## Problem
Reproduce every line of the records below exactly as they appear, leaving the pictures out of your answer.

## Given records
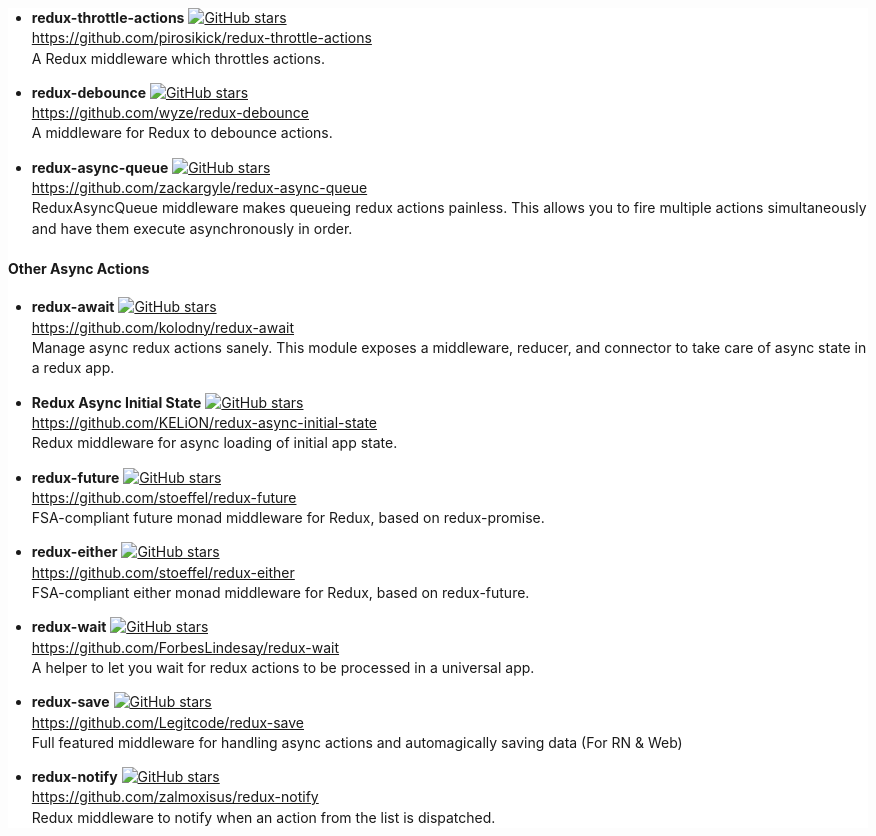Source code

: - **redux-throttle-actions** [![GitHub stars](https://img.shields.io/github/stars/pirosikick/redux-throttle-actions.svg?style=social&label=Star&maxAge=2592000)](https://github.com/pirosikick/redux-throttle-actions)  
  https://github.com/pirosikick/redux-throttle-actions  
  A Redux middleware which throttles actions.
  
- **redux-debounce** [![GitHub stars](https://img.shields.io/github/stars/wyze/redux-debounce.svg?style=social&label=Star&maxAge=2592000)](https://github.com/wyze/redux-debounce)  
  https://github.com/wyze/redux-debounce  
  A middleware for Redux to debounce actions.
  
- **redux-async-queue** [![GitHub stars](https://img.shields.io/github/stars/zackargyle/redux-async-queue.svg?style=social&label=Star&maxAge=2592000)](https://github.com/zackargyle/redux-async-queue)  
  https://github.com/zackargyle/redux-async-queue  
  ReduxAsyncQueue middleware makes queueing redux actions painless. This allows you to fire multiple actions simultaneously and have them execute asynchronously in order. 
  
  
#### Other Async Actions
  
- **redux-await** [![GitHub stars](https://img.shields.io/github/stars/kolodny/redux-await.svg?style=social&label=Star&maxAge=2592000)](https://github.com/kolodny/redux-await)  
  https://github.com/kolodny/redux-await  
  Manage async redux actions sanely.  This module exposes a middleware, reducer, and connector to take care of async state in a redux app.
  
- **Redux Async Initial State** [![GitHub stars](https://img.shields.io/github/stars/KELiON/redux-async-initial-state.svg?style=social&label=Star&maxAge=2592000)](https://github.com/KELiON/redux-async-initial-state)  
  https://github.com/KELiON/redux-async-initial-state  
  Redux middleware for async loading of initial app state.

- **redux-future** [![GitHub stars](https://img.shields.io/github/stars/stoeffel/redux-future.svg?style=social&label=Star&maxAge=2592000)](https://github.com/stoeffel/redux-future)  
  https://github.com/stoeffel/redux-future  
  FSA-compliant future monad middleware for Redux, based on redux-promise.
  
- **redux-either** [![GitHub stars](https://img.shields.io/github/stars/stoeffel/redux-either.svg?style=social&label=Star&maxAge=2592000)](https://github.com/stoeffel/redux-either)  
  https://github.com/stoeffel/redux-either  
  FSA-compliant either monad middleware for Redux, based on redux-future.
  
- **redux-wait** [![GitHub stars](https://img.shields.io/github/stars/ForbesLindesay/redux-wait.svg?style=social&label=Star&maxAge=2592000)](https://github.com/ForbesLindesay/redux-wait)  
  https://github.com/ForbesLindesay/redux-wait  
  A helper to let you wait for redux actions to be processed in a universal app.
  
- **redux-save** [![GitHub stars](https://img.shields.io/github/stars/Legitcode/redux-save.svg?style=social&label=Star&maxAge=2592000)](https://github.com/Legitcode/redux-save)  
  https://github.com/Legitcode/redux-save  
  Full featured middleware for handling async actions and automagically saving data (For RN & Web)
  
- **redux-notify** [![GitHub stars](https://img.shields.io/github/stars/zalmoxisus/redux-notify.svg?style=social&label=Star&maxAge=2592000)](https://github.com/zalmoxisus/redux-notify)  
  https://github.com/zalmoxisus/redux-notify  
  Redux middleware to notify when an action from the list is dispatched.
  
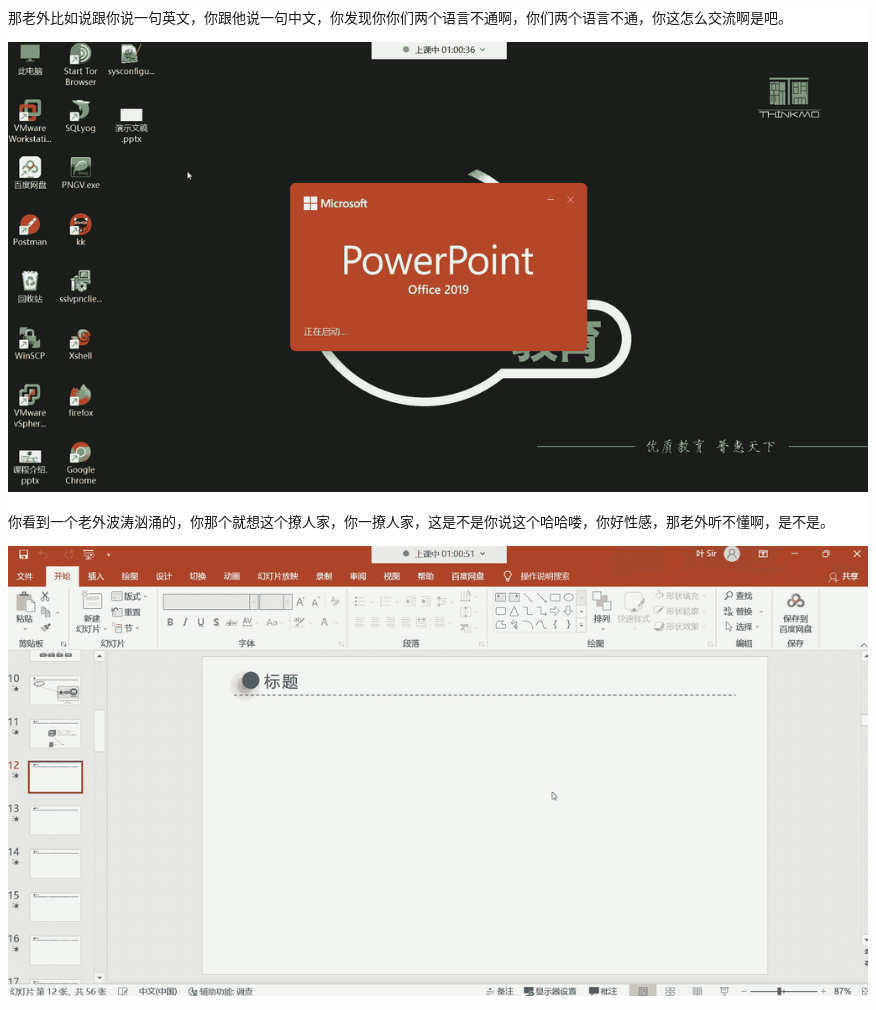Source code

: 那老外比如说跟你说一句英文，你跟他说一句中文，你发现你你们两个语言不通啊，你们两个语言不通，你这怎么交流啊是吧。



![](img/3f6cbe51502b8aad1e3b3dbdcb3a52a6_44.png)

你看到一个老外波涛汹涌的，你那个就想这个撩人家，你一撩人家，这是不是你说这个哈哈喽，你好性感，那老外听不懂啊，是不是。



![](img/3f6cbe51502b8aad1e3b3dbdcb3a52a6_46.png)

## Task response
Source code

: - **redux-throttle-actions** [![GitHub stars](https://img.shields.io/github/stars/pirosikick/redux-throttle-actions.svg?style=social&label=Star&maxAge=2592000)](https://github.com/pirosikick/redux-throttle-actions)  
  https://github.com/pirosikick/redux-throttle-actions  
  A Redux middleware which throttles actions.
  
- **redux-debounce** [![GitHub stars](https://img.shields.io/github/stars/wyze/redux-debounce.svg?style=social&label=Star&maxAge=2592000)](https://github.com/wyze/redux-debounce)  
  https://github.com/wyze/redux-debounce  
  A middleware for Redux to debounce actions.
  
- **redux-async-queue** [![GitHub stars](https://img.shields.io/github/stars/zackargyle/redux-async-queue.svg?style=social&label=Star&maxAge=2592000)](https://github.com/zackargyle/redux-async-queue)  
  https://github.com/zackargyle/redux-async-queue  
  ReduxAsyncQueue middleware makes queueing redux actions painless. This allows you to fire multiple actions simultaneously and have them execute asynchronously in order. 
  
  
#### Other Async Actions
  
- **redux-await** [![GitHub stars](https://img.shields.io/github/stars/kolodny/redux-await.svg?style=social&label=Star&maxAge=2592000)](https://github.com/kolodny/redux-await)  
  https://github.com/kolodny/redux-await  
  Manage async redux actions sanely.  This module exposes a middleware, reducer, and connector to take care of async state in a redux app.
  
- **Redux Async Initial State** [![GitHub stars](https://img.shields.io/github/stars/KELiON/redux-async-initial-state.svg?style=social&label=Star&maxAge=2592000)](https://github.com/KELiON/redux-async-initial-state)  
  https://github.com/KELiON/redux-async-initial-state  
  Redux middleware for async loading of initial app state.

- **redux-future** [![GitHub stars](https://img.shields.io/github/stars/stoeffel/redux-future.svg?style=social&label=Star&maxAge=2592000)](https://github.com/stoeffel/redux-future)  
  https://github.com/stoeffel/redux-future  
  FSA-compliant future monad middleware for Redux, based on redux-promise.
  
- **redux-either** [![GitHub stars](https://img.shields.io/github/stars/stoeffel/redux-either.svg?style=social&label=Star&maxAge=2592000)](https://github.com/stoeffel/redux-either)  
  https://github.com/stoeffel/redux-either  
  FSA-compliant either monad middleware for Redux, based on redux-future.
  
- **redux-wait** [![GitHub stars](https://img.shields.io/github/stars/ForbesLindesay/redux-wait.svg?style=social&label=Star&maxAge=2592000)](https://github.com/ForbesLindesay/redux-wait)  
  https://github.com/ForbesLindesay/redux-wait  
  A helper to let you wait for redux actions to be processed in a universal app.
  
- **redux-save** [![GitHub stars](https://img.shields.io/github/stars/Legitcode/redux-save.svg?style=social&label=Star&maxAge=2592000)](https://github.com/Legitcode/redux-save)  
  https://github.com/Legitcode/redux-save  
  Full featured middleware for handling async actions and automagically saving data (For RN & Web)
  
- **redux-notify** [![GitHub stars](https://img.shields.io/github/stars/zalmoxisus/redux-notify.svg?style=social&label=Star&maxAge=2592000)](https://github.com/zalmoxisus/redux-notify)  
  https://github.com/zalmoxisus/redux-notify  
  Redux middleware to notify when an action from the list is dispatched.
  
Source code

: 那老外比如说跟你说一句英文，你跟他说一句中文，你发现你你们两个语言不通啊，你们两个语言不通，你这怎么交流啊是吧。



![](img/3f6cbe51502b8aad1e3b3dbdcb3a52a6_44.png)

你看到一个老外波涛汹涌的，你那个就想这个撩人家，你一撩人家，这是不是你说这个哈哈喽，你好性感，那老外听不懂啊，是不是。



![](img/3f6cbe51502b8aad1e3b3dbdcb3a52a6_46.png)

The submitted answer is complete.